My biggest concern with T-Mo is building penetration, because the building I live in has metal sides & my work has a metal roof. I'll probably just give t-mo a test run for a month, then port my number over later if I like it. It's not like it costs that much ($30) or I would have to sign a contract. I just need to pull the trigger on it.


----------



## brkshr (Jun 16, 2011)

nibrwr said:


> I'll definitely let everyone know. I already miss AT&T's coverage footprint, but their prepaid plans are abysmal


The coverage zone is another big concern of mine. I'm always in the mountains, at the beach or headed somewhere rural & I do get AT&T service in most of those places. Like I said in my last post. I'll probably just give it a shot so I quit worrying about which is better & figure it out for myself. No contracts FTW!


----------



## nibrwr (Jan 15, 2012)

brkshr said:


> The coverage zone is another big concern of mine. I'm always in the mountains, at the beach or headed somewhere rural & I do get AT&T service in most of those places. Like I said in my last post. I'll probably just give it a shot so I quit worrying about which is better & figure it out for myself. No contracts FTW!

__SOURCE MATERIAL__.
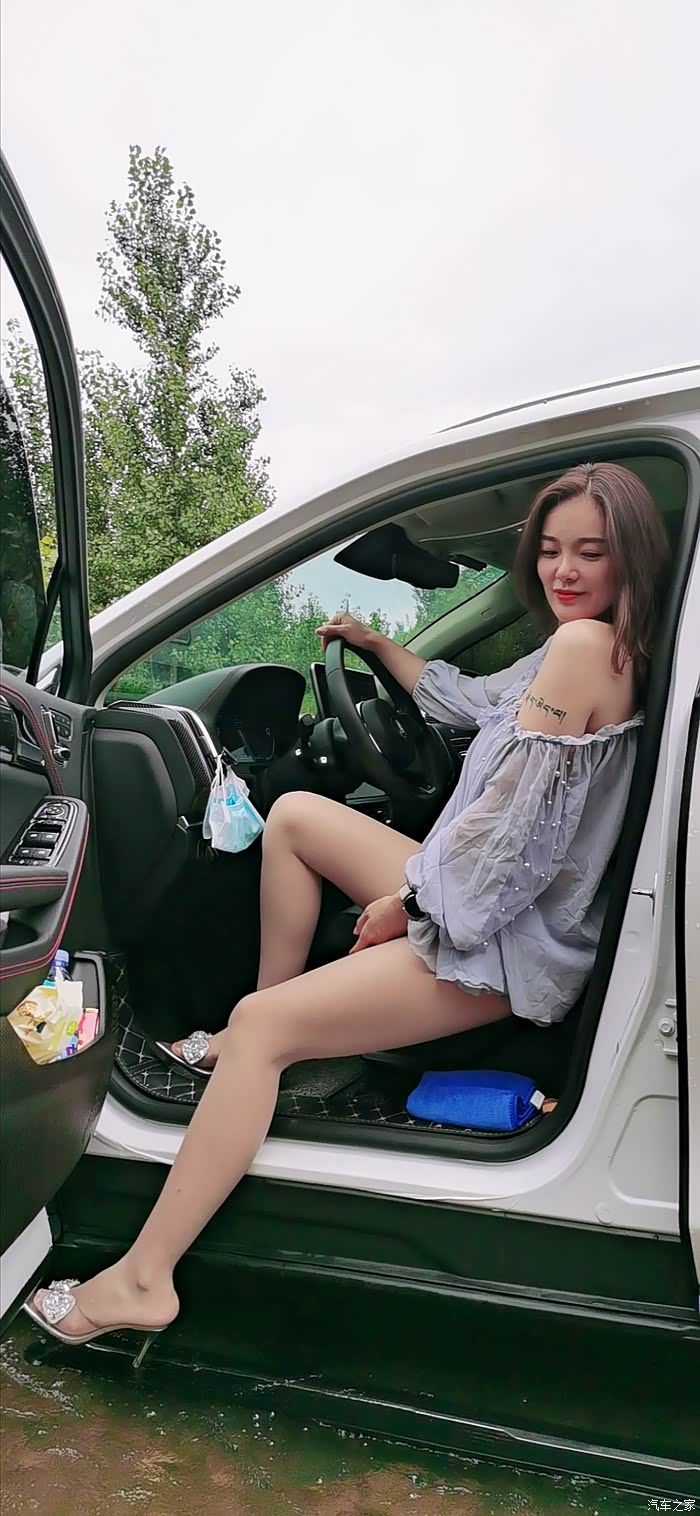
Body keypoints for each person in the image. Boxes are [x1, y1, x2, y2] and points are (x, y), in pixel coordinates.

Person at [26, 461, 669, 1352]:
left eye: (590, 552)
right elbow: (469, 701)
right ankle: (261, 1046)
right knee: (293, 817)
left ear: (631, 557)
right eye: (551, 548)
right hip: (493, 906)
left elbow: (509, 840)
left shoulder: (584, 649)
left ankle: (146, 1277)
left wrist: (411, 903)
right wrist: (371, 643)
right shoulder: (596, 645)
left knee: (261, 1025)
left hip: (501, 942)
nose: (563, 569)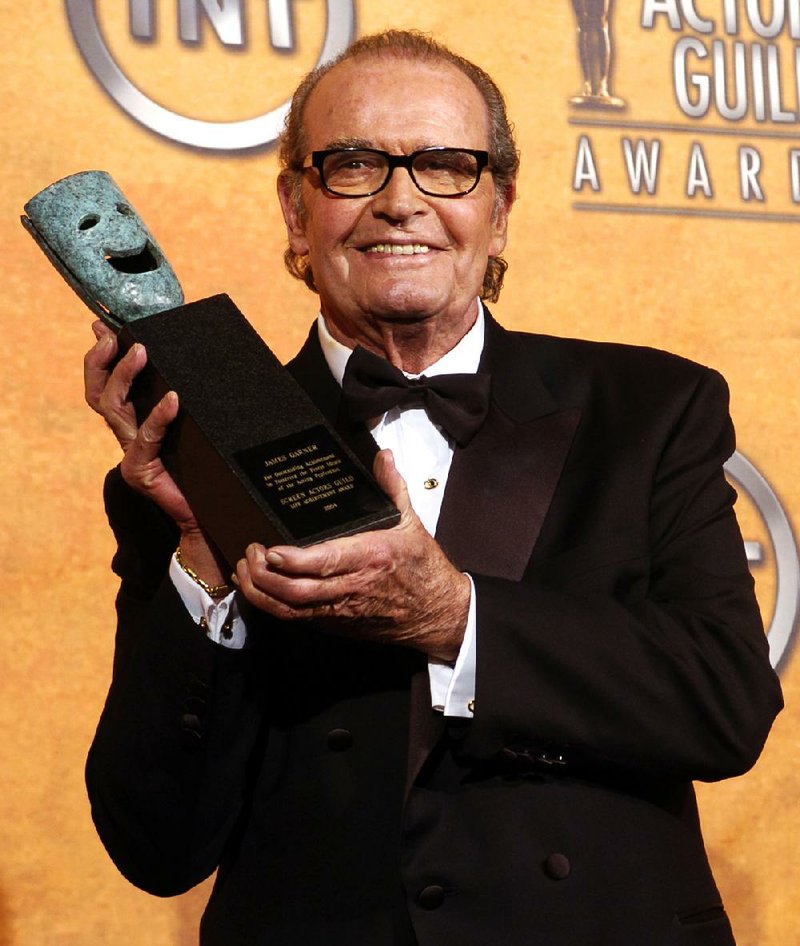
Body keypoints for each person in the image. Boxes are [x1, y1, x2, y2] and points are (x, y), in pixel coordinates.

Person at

__WORK REQUEST 1__. Decide whether each statement agrees with the carrier thread. Answer yes or no for each, and quote the words from the carrier thread that settle it. (a) brkshr gets AT&T service in most of the mountain, beach, and rural places mentioned. (b) Trying T-Mobile would require signing a contract. (c) nibrwr thinks highly of AT&T's prepaid plans.
__WORK REQUEST 2__. Pick up the carrier thread after its final line and write what comes next.
The listing has nothing to do with the carrier thread.

__WRITTEN RESPONSE 1__.
(a) Yes: "I do get AT&T service in most of those places."
(b) No: "It's not like it costs that much ($30) or I would have to sign a contract."
(c) No: "but their prepaid plans are abysmal"

__WRITTEN RESPONSE 2__.
Are you on AT&T prepaid? I don't wanna get back on a contract, especially with a bull**** data cap... But my early impressions with T-Mobile are so-so: T-Mobile changes networks from HSPA(+) to UTMS a lot, increasing latency. Building penetration is definitely noticeably lower than AT&T, and with the smaller footprint this makes for some frustrating usage situations. But, I have 29 days left!


----------



## brkshr (Jun 16, 2011)

nibrwr said:


> Are you on AT&T prepaid? I don't wanna get back on a contract, especially with a bull**** data cap... But my early impressions with T-Mobile are so-so: T-Mobile changes networks from HSPA(+) to UTMS a lot, increasing latency. Building penetration is definitely noticeably lower than AT&T, and with the smaller footprint this makes for some frustrating usage situations. But, I have 29 days left!


I'm on Straight Talk-AT&T right now. I'm just getting tired of needing to watch my data. I would like to tether my laptop, but I know for that, that would put me into data throttling territory. They did it once to me & I've since adjusted my mobile data usage habits, so it hasn't happened since.


----------



## nibrwr (Jan 15, 2012)

brkshr said:


> I'm on Straight Talk-AT&T right now. I'm just getting tired of needing to watch my data. I would like to tether my laptop, but I know for that, that would put me into data throttling territory. They did it once to me & I've since adjusted my mobile data usage habits, so it hasn't happened since.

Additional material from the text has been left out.